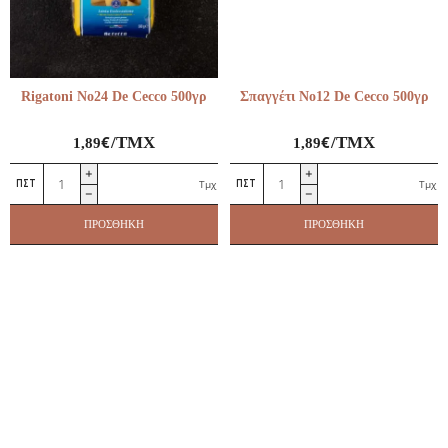
Rigatoni No24 De Cecco 500γρ
Σπαγγέτι No12 De Cecco 500γρ
€
€
/ΤΜΧ
/ΤΜΧ
1,89
1,89
Rigatoni
Σπαγγέτι
Τμχ
Τμχ
No24
No12
De
De
ΠΡΟΣΘΉΚΗ
ΠΡΟΣΘΉΚΗ
Cecco
Cecco
500γρ
500γρ
ποσότητα
ποσότητα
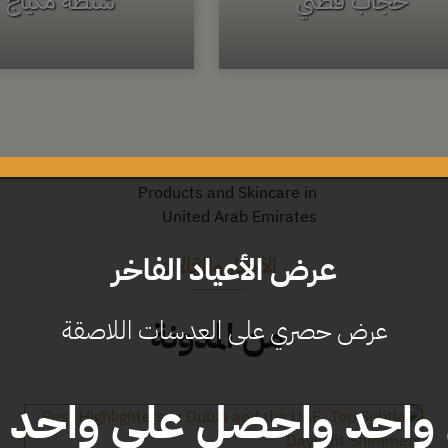
حجاب قطني
شنطة مكياج
عرض الأعياد الفاخر
الأخبار والمقالات
من المدونة
عرض حصري على العدسات اللاصقة
واحد واحصل على واحد م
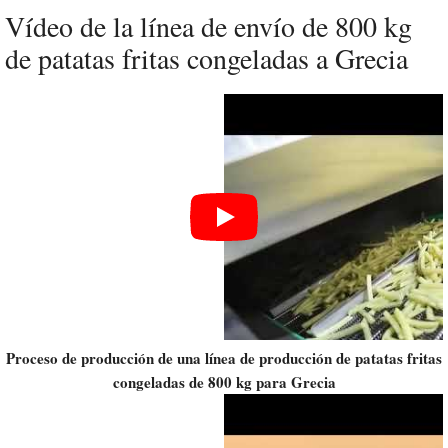
Vídeo de la línea de envío de 800 kg
de patatas fritas congeladas a Grecia
Proceso de producción de una línea de producción de patatas fritas
congeladas de 800 kg para Grecia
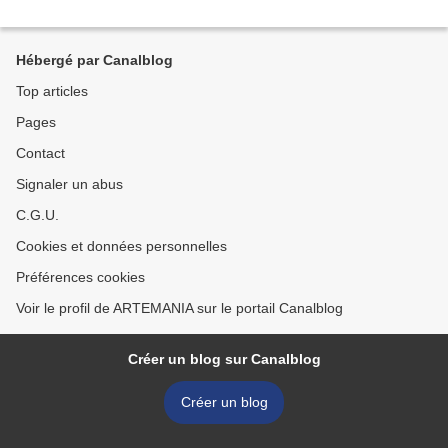
Hébergé par Canalblog
Top articles
Pages
Contact
Signaler un abus
C.G.U.
Cookies et données personnelles
Préférences cookies
Voir le profil de ARTEMANIA sur le portail Canalblog
Créer un blog sur Canalblog
Créer un blog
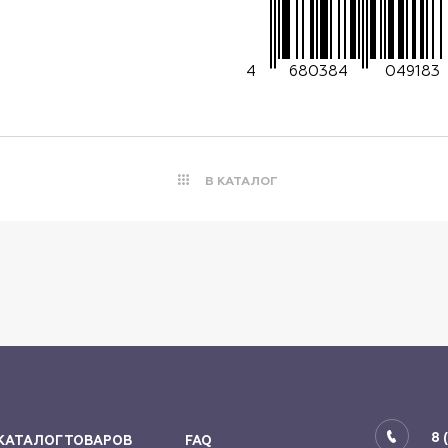
4
680384
049183
В КАТАЛОГ
8 
КАТАЛОГ ТОВАРОВ
FAQ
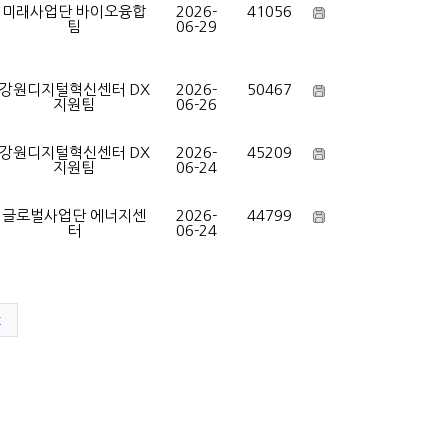
미래사업단 바이오융합
2026-
41056
팀
06-29
강원디지털혁신센터 DX
2026-
50467
지원팀
06-26
강원디지털혁신센터 DX
2026-
45209
지원팀
06-24
글로벌사업단 에너지센
2026-
44799
터
06-24
t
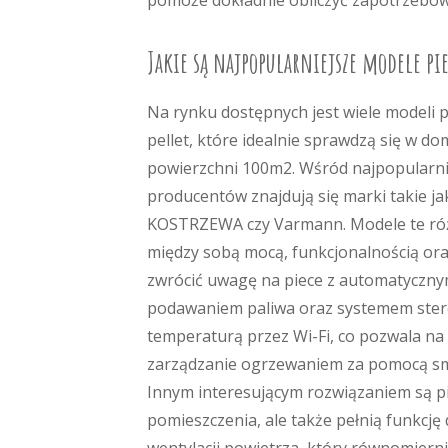
pomoże dokładnie obliczyć zapotrzebowa
Jakie są najpopularniejsze modele p
Na rynku dostępnych jest wiele modeli 
pellet, które idealnie sprawdzą się w d
powierzchni 100m2. Wśród najpopularni
producentów znajdują się marki takie ja
KOSTRZEWA czy Varmann. Modele te róż
między sobą mocą, funkcjonalnością ora
zwrócić uwagę na piece z automatyczn
podawaniem paliwa oraz systemem ste
temperaturą przez Wi-Fi, co pozwala na
zarządzanie ogrzewaniem za pomocą sm
Innym interesującym rozwiązaniem są pi
pomieszczenia, ale także pełnią funkcj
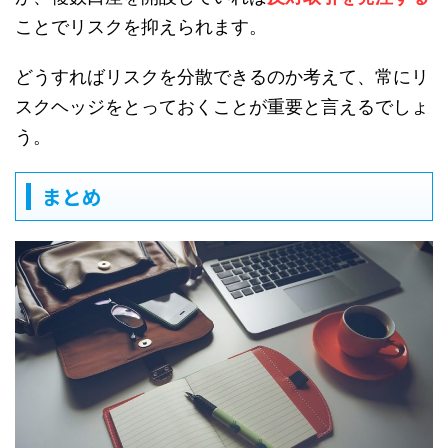
ことでリスクを抑えられます。
どうすればリスクを分散できるのか考えて、常にリ
スクヘッジをとっておくことが重要と言えるでしょ
う。
まとめ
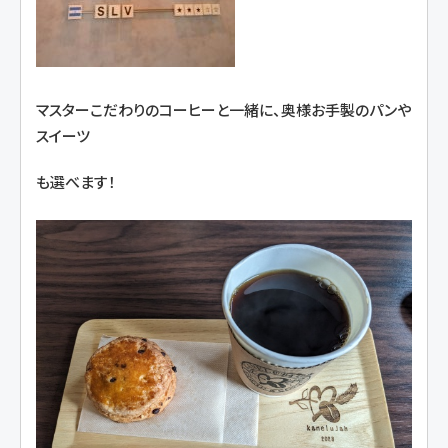
マスターこだわりのコーヒーと一緒に、奥様お手製のパンや
スイーツ
も選べます！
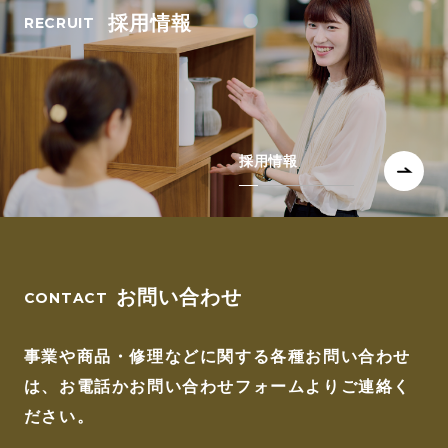
採用情報
採用情報
お問い合わせ
事業や商品・修理などに関する各種お問い合わせ
は、
お電話かお問い合わせフォームよりご連絡く
ださい。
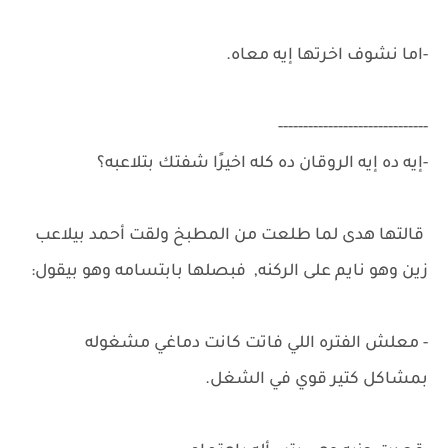
-اما نشوف اخرتها إيه معاه.
------------------------------
-إيه ده إيه الروقان ده كله اخيرًا شفتك بتلاعبه؟
قالتها هدى لما طلعت من المطبخ ولقت أحمد بيلاعب
زين وهو نايم على الركنه, فبصلها بابتسامه وهو بيقول:
- معلش الفتره اللي فاتت كانت دماغي مشغوله
بمشاكل كتير قوي في الشغل.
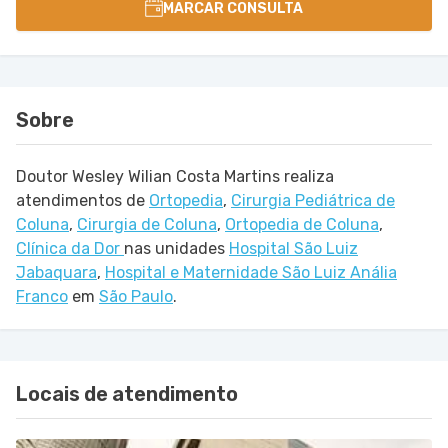
MARCAR CONSULTA
Sobre
Doutor Wesley Wilian Costa Martins realiza
atendimentos de
Ortopedia
,
Cirurgia Pediátrica de
Coluna
,
Cirurgia de Coluna
,
Ortopedia de Coluna
,
Clínica da Dor
nas unidades
Hospital São Luiz
Jabaquara
,
Hospital e Maternidade São Luiz Anália
Franco
em
São Paulo
.
Locais de atendimento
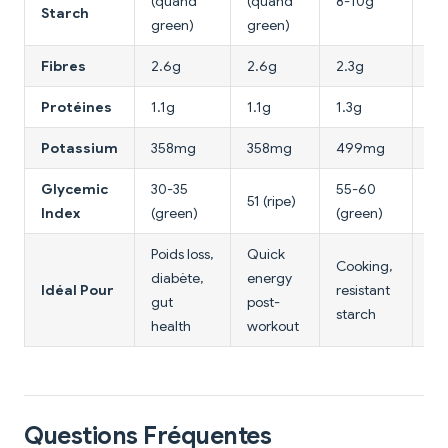
(quand
(quand
8-10g
1-
Starch
green)
green)
Fibres
2.6g
2.6g
2.3g
3g
Protéines
1.1g
1.1g
1.3g
1.
Potassium
358mg
358mg
499mg
33
Glycemic
30-35
55-60
63
51 (ripe)
Index
(green)
(green)
(bo
Poids loss,
Quick
Cooking,
Su
diabète,
energy
Idéal Pour
resistant
en
gut
post-
starch
fib
health
workout
Questions Fréquentes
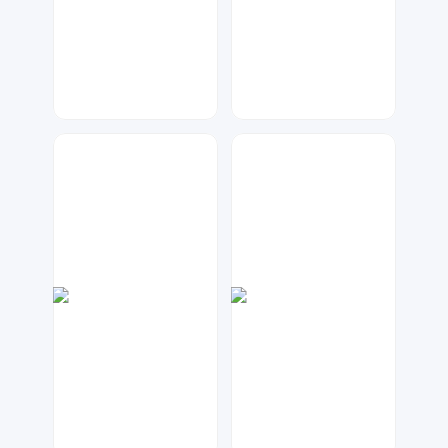
Lemon
星辰设计
48
25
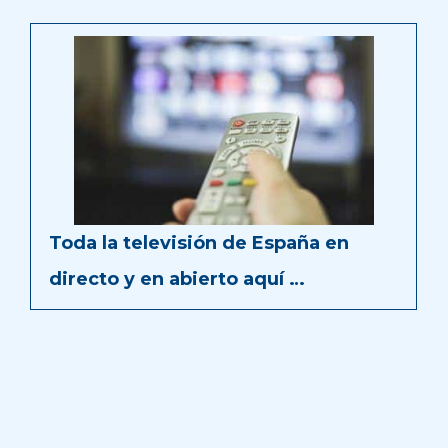
Toda la televisión de España en
directo y en abierto aquí …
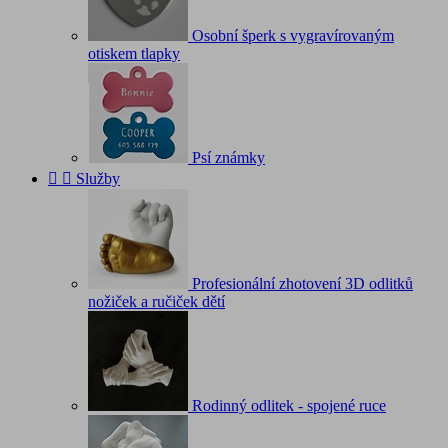
Osobní šperk s vygravírovaným
otiskem tlapky
Psí známky


Služby
Profesionální zhotovení 3D odlitků
nožiček a ručiček dětí
Rodinný odlitek - spojené ruce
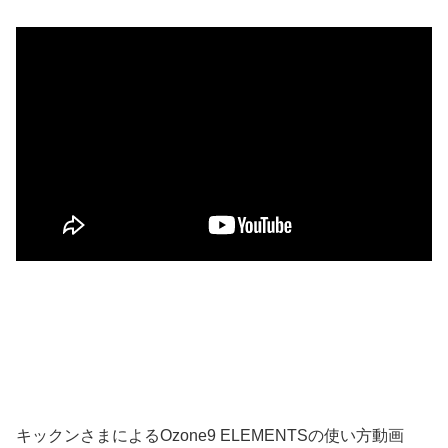
キックンさまによるOzone9 ELEMENTSの使い方動画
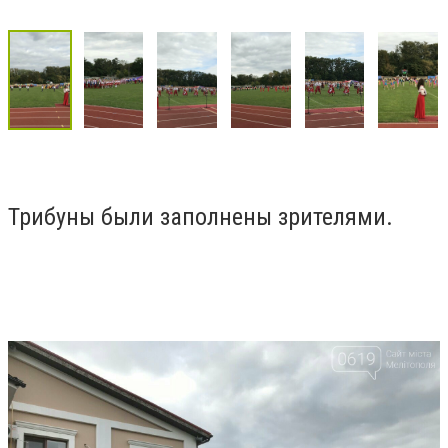
Трибуны были заполнены зрителями.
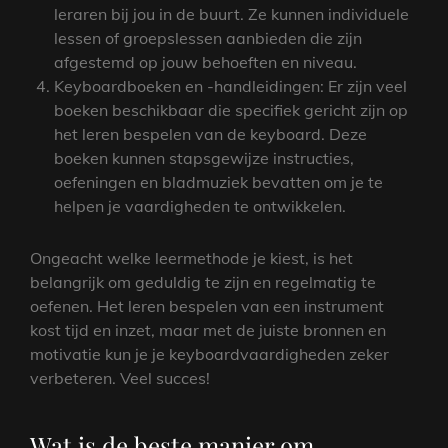
leraren bij jou in de buurt. Ze kunnen individuele
lessen of groepslessen aanbieden die zijn
afgestemd op jouw behoeften en niveau.
Keyboardboeken en -handleidingen: Er zijn veel
boeken beschikbaar die specifiek gericht zijn op
het leren bespelen van de keyboard. Deze
boeken kunnen stapsgewijze instructies,
oefeningen en bladmuziek bevatten om je te
helpen je vaardigheden te ontwikkelen.
Ongeacht welke leermethode je kiest, is het
belangrijk om geduldig te zijn en regelmatig te
oefenen. Het leren bespelen van een instrument
kost tijd en inzet, maar met de juiste bronnen en
motivatie kun je je keyboardvaardigheden zeker
verbeteren. Veel succes!
Wat is de beste manier om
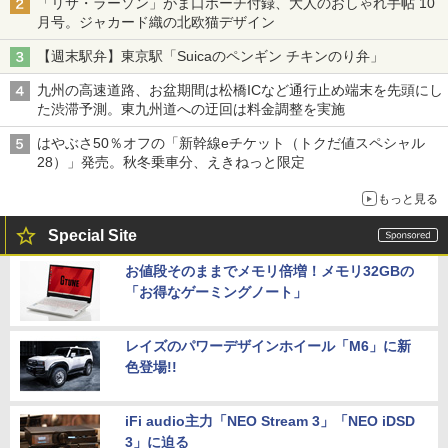
「リサ・ラーソン」がま口ポーチ付録、大人のおしゃれ手帖 10
月号。ジャカード織の北欧猫デザイン
【週末駅弁】東京駅「Suicaのペンギン チキンのり弁」
九州の高速道路、お盆期間は松橋ICなど通行止め端末を先頭にし
た渋滞予測。東九州道への迂回は料金調整を実施
はやぶさ50％オフの「新幹線eチケット（トクだ値スペシャル
28）」発売。秋冬乗車分、えきねっと限定
もっと見る
Special Site
お値段そのままでメモリ倍増！メモリ32GBの
「お得なゲーミングノート」
レイズのパワーデザインホイール「M6」に新
色登場!!
iFi audio主力「NEO Stream 3」「NEO iDSD
3」に迫る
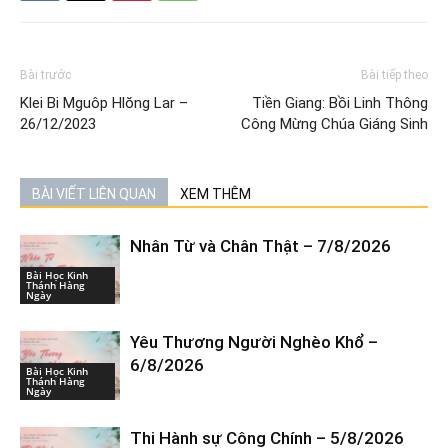
Bài trước
Bài tiếp theo
Klei Bi Mguôp Hlŏng Lar –
Tiền Giang: Bồi Linh Thông
26/12/2023
Công Mừng Chúa Giáng Sinh
BÀI VIẾT LIÊN QUAN
XEM THÊM
Nhân Từ và Chân Thật – 7/8/2026
Bài Học Kinh
Thánh Hàng
Ngày
Yêu Thương Người Nghèo Khổ –
6/8/2026
Bài Học Kinh
Thánh Hàng
Ngày
Thi Hành sự Công Chính – 5/8/2026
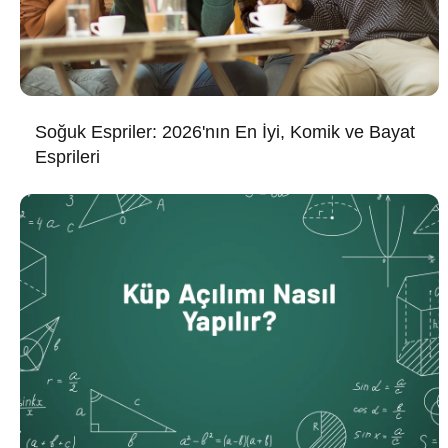
Soğuk Espriler: 2026'nın En İyi, Komik ve Bayat
Esprileri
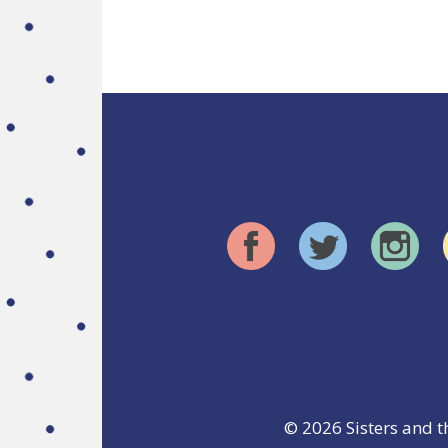
© 2026
Sisters and t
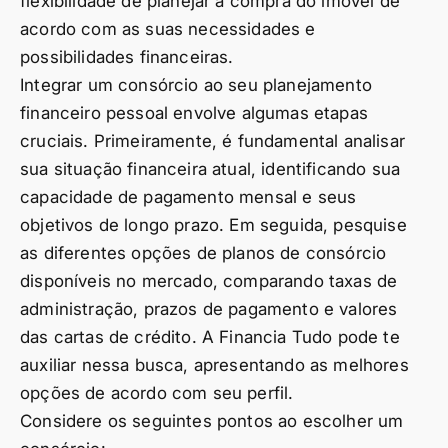
flexibilidade de planejar a compra do imóvel de
acordo com as suas necessidades e
possibilidades financeiras.
Integrar um consórcio ao seu planejamento
financeiro pessoal envolve algumas etapas
cruciais. Primeiramente, é fundamental analisar
sua situação financeira atual, identificando sua
capacidade de pagamento mensal e seus
objetivos de longo prazo. Em seguida, pesquise
as diferentes opções de planos de consórcio
disponíveis no mercado, comparando taxas de
administração, prazos de pagamento e valores
das cartas de crédito. A Financia Tudo pode te
auxiliar nessa busca, apresentando as melhores
opções de acordo com seu perfil.
Considere os seguintes pontos ao escolher um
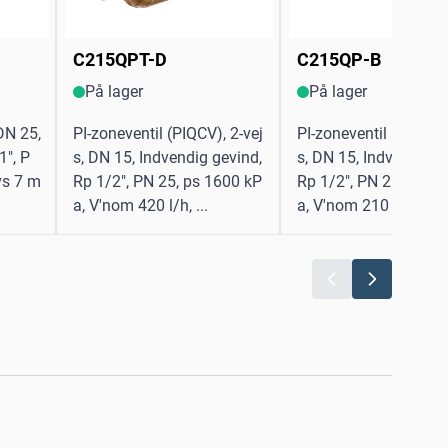
C215QPT-D
C215QP-B
På lager
På lager
 DN 25,
PI-zoneventil (PIQCV), 2-vej
PI-zoneventil (PIQCV),
1", P
s, DN 15, Indvendig gevind,
s, DN 15, Indvendig g
vs 7 m
Rp 1/2", PN 25, ps 1600 kP
Rp 1/2", PN 25, ps 1
.
a, V'nom 420 l/h, ...
a, V'nom 210 l/h, ...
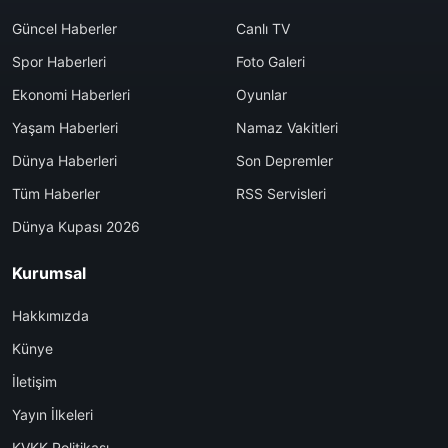
Güncel Haberler
Canlı TV
Spor Haberleri
Foto Galeri
Ekonomi Haberleri
Oyunlar
Yaşam Haberleri
Namaz Vakitleri
Dünya Haberleri
Son Depremler
Tüm Haberler
RSS Servisleri
Dünya Kupası 2026
Kurumsal
Hakkımızda
Künye
İletişim
Yayın İlkeleri
KVKK Politikası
● ● ● ●
_What the task requires_
Reproduce all of the records above, substituting "Blogger" for every occurrence of "Canalblog" and keeping everything else unchanged. Leave the pictures out of your answer.

_Output for this exercise_
Rigatoni No24 De Cecco 500γρ
Σπαγγέτι No12 De Cecco 500γρ
€
€
/ΤΜΧ
/ΤΜΧ
1,89
1,89
Rigatoni
Σπαγγέτι
Τμχ
Τμχ
No24
No12
De
De
ΠΡΟΣΘΉΚΗ
ΠΡΟΣΘΉΚΗ
Cecco
Cecco
500γρ
500γρ
ποσότητα
ποσότητα
حجاب قطني
شنطة مكياج
عرض الأعياد الفاخر
الأخبار والمقالات
من المدونة
عرض حصري على العدسات اللاصقة
واحد واحصل على واحد م
Vídeo de la línea de envío de 800 kg
de patatas fritas congeladas a Grecia
Proceso de producción de una línea de producción de patatas fritas
congeladas de 800 kg para Grecia
Hébergé par Blogger
Top articles
Pages
Contact
Signaler un abus
C.G.U.
Cookies et données personnelles
Préférences cookies
Voir le profil de ARTEMANIA sur le portail Blogger
Créer un blog sur Blogger
Créer un blog
4
680384
049183
В КАТАЛОГ
8 
КАТАЛОГ ТОВАРОВ
FAQ
미래사업단 바이오융합
2026-
41056
팀
06-29
강원디지털혁신센터 DX
2026-
50467
지원팀
06-26
강원디지털혁신센터 DX
2026-
45209
지원팀
06-24
글로벌사업단 에너지센
2026-
44799
터
06-24
t
pomoże dokładnie obliczyć zapotrzebowa
Jakie są najpopularniejsze modele p
Na rynku dostępnych jest wiele modeli 
pellet, które idealnie sprawdzą się w d
powierzchni 100m2. Wśród najpopularni
producentów znajdują się marki takie ja
KOSTRZEWA czy Varmann. Modele te róż
między sobą mocą, funkcjonalnością ora
zwrócić uwagę na piece z automatyczn
podawaniem paliwa oraz systemem ste
temperaturą przez Wi-Fi, co pozwala na
zarządzanie ogrzewaniem za pomocą sm
Innym interesującym rozwiązaniem są pi
pomieszczenia, ale także pełnią funkcj
ことでリスクを抑えられます。
どうすればリスクを分散できるのか考えて、常にリ
スクヘッジをとっておくことが重要と言えるでしょ
う。
まとめ
マスターこだわりのコーヒーと一緒に、奥様お手製のパンや
スイーツ
も選べます！
採用情報
採用情報
お問い合わせ
事業や商品・修理などに関する各種お問い合わせ
は、
お電話かお問い合わせフォームよりご連絡く
ださい。
-اما نشوف اخرتها إيه معاه.
------------------------------
-إيه ده إيه الروقان ده كله اخيرًا شفتك بتلاعبه؟
قالتها هدى لما طلعت من المطبخ ولقت أحمد بيلاعب
زين وهو نايم على الركنه, فبصلها بابتسامه وهو بيقول:
- معلش الفتره اللي فاتت كانت دماغي مشغوله
بمشاكل كتير قوي في الشغل.
MARCAR CONSULTA
Sobre
Doutor Wesley Wilian Costa Martins realiza
atendimentos de
Ortopedia
,
Cirurgia Pediátrica de
Coluna
,
Cirurgia de Coluna
,
Ortopedia de Coluna
,
Clínica da Dor
nas unidades
Hospital São Luiz
Jabaquara
,
Hospital e Maternidade São Luiz Anália
Franco
em
São Paulo
.
Locais de atendimento
(quand
(quand
8-10g
1-
Starch
green)
green)
Fibres
2.6g
2.6g
2.3g
3g
Protéines
1.1g
1.1g
1.3g
1.
Potassium
358mg
358mg
499mg
33
Glycemic
30-35
55-60
63
51 (ripe)
Index
(green)
(green)
(bo
Poids loss,
Quick
Cooking,
Su
diabète,
energy
Idéal Pour
resistant
en
gut
post-
starch
fib
health
workout
Questions Fréquentes
Lemon
星辰设计
48
25
Toda la televisión de España en
directo y en abierto aquí …
Osobní šperk s vygravírovaným
otiskem tlapky
Psí známky


Služby
Profesionální zhotovení 3D odlitků
nožiček a ručiček dětí
Rodinný odlitek - spojené ruce
キックンさまによるOzone9 ELEMENTSの使い方動画
Трибуны были заполнены зрителями.
leraren bij jou in de buurt. Ze kunnen individuele
lessen of groepslessen aanbieden die zijn
afgestemd op jouw behoeften en niveau.
Keyboardboeken en -handleidingen: Er zijn veel
boeken beschikbaar die specifiek gericht zijn op
het leren bespelen van de keyboard. Deze
boeken kunnen stapsgewijze instructies,
oefeningen en bladmuziek bevatten om je te
helpen je vaardigheden te ontwikkelen.
Ongeacht welke leermethode je kiest, is het
belangrijk om geduldig te zijn en regelmatig te
oefenen. Het leren bespelen van een instrument
kost tijd en inzet, maar met de juiste bronnen en
motivatie kun je je keyboardvaardigheden zeker
verbeteren. Veel succes!
Wat is de beste manier om
「リサ・ラーソン」がま口ポーチ付録、大人のおしゃれ手帖 10
月号。ジャカード織の北欧猫デザイン
【週末駅弁】東京駅「Suicaのペンギン チキンのり弁」
九州の高速道路、お盆期間は松橋ICなど通行止め端末を先頭にし
た渋滞予測。東九州道への迂回は料金調整を実施
はやぶさ50％オフの「新幹線eチケット（トクだ値スペシャル
28）」発売。秋冬乗車分、えきねっと限定
もっと見る
Special Site
お値段そのままでメモリ倍増！メモリ32GBの
「お得なゲーミングノート」
レイズのパワーデザインホイール「M6」に新
色登場!!
iFi audio主力「NEO Stream 3」「NEO iDSD
3」に迫る
Bài trước
Bài tiếp theo
Klei Bi Mguôp Hlŏng Lar –
Tiền Giang: Bồi Linh Thông
26/12/2023
Công Mừng Chúa Giáng Sinh
BÀI VIẾT LIÊN QUAN
XEM THÊM
Nhân Từ và Chân Thật – 7/8/2026
Bài Học Kinh
Thánh Hàng
Ngày
Yêu Thương Người Nghèo Khổ –
6/8/2026
Bài Học Kinh
Thánh Hàng
Ngày
Thi Hành sự Công Chính – 5/8/2026
Soğuk Espriler: 2026'nın En İyi, Komik ve Bayat
Esprileri
© 2026
Sisters and t
flexibilidade de planejar a compra do imóvel de
acordo com as suas necessidades e
possibilidades financeiras.
Integrar um consórcio ao seu planejamento
financeiro pessoal envolve algumas etapas
cruciais. Primeiramente, é fundamental analisar
sua situação financeira atual, identificando sua
capacidade de pagamento mensal e seus
objetivos de longo prazo. Em seguida, pesquise
as diferentes opções de planos de consórcio
disponíveis no mercado, comparando taxas de
administração, prazos de pagamento e valores
das cartas de crédito. A Financia Tudo pode te
auxiliar nessa busca, apresentando as melhores
opções de acordo com seu perfil.
Considere os seguintes pontos ao escolher um
C215QPT-D
C215QP-B
På lager
På lager
 DN 25,
PI-zoneventil (PIQCV), 2-vej
PI-zoneventil (PIQCV),
1", P
s, DN 15, Indvendig gevind,
s, DN 15, Indvendig g
vs 7 m
Rp 1/2", PN 25, ps 1600 kP
Rp 1/2", PN 25, ps 1
.
a, V'nom 420 l/h, ...
a, V'nom 210 l/h, ...
Güncel Haberler
Canlı TV
Spor Haberleri
Foto Galeri
Ekonomi Haberleri
Oyunlar
Yaşam Haberleri
Namaz Vakitleri
Dünya Haberleri
Son Depremler
Tüm Haberler
RSS Servisleri
Dünya Kupası 2026
Kurumsal
Hakkımızda
Künye
İletişim
Yayın İlkeleri
KVKK Politikası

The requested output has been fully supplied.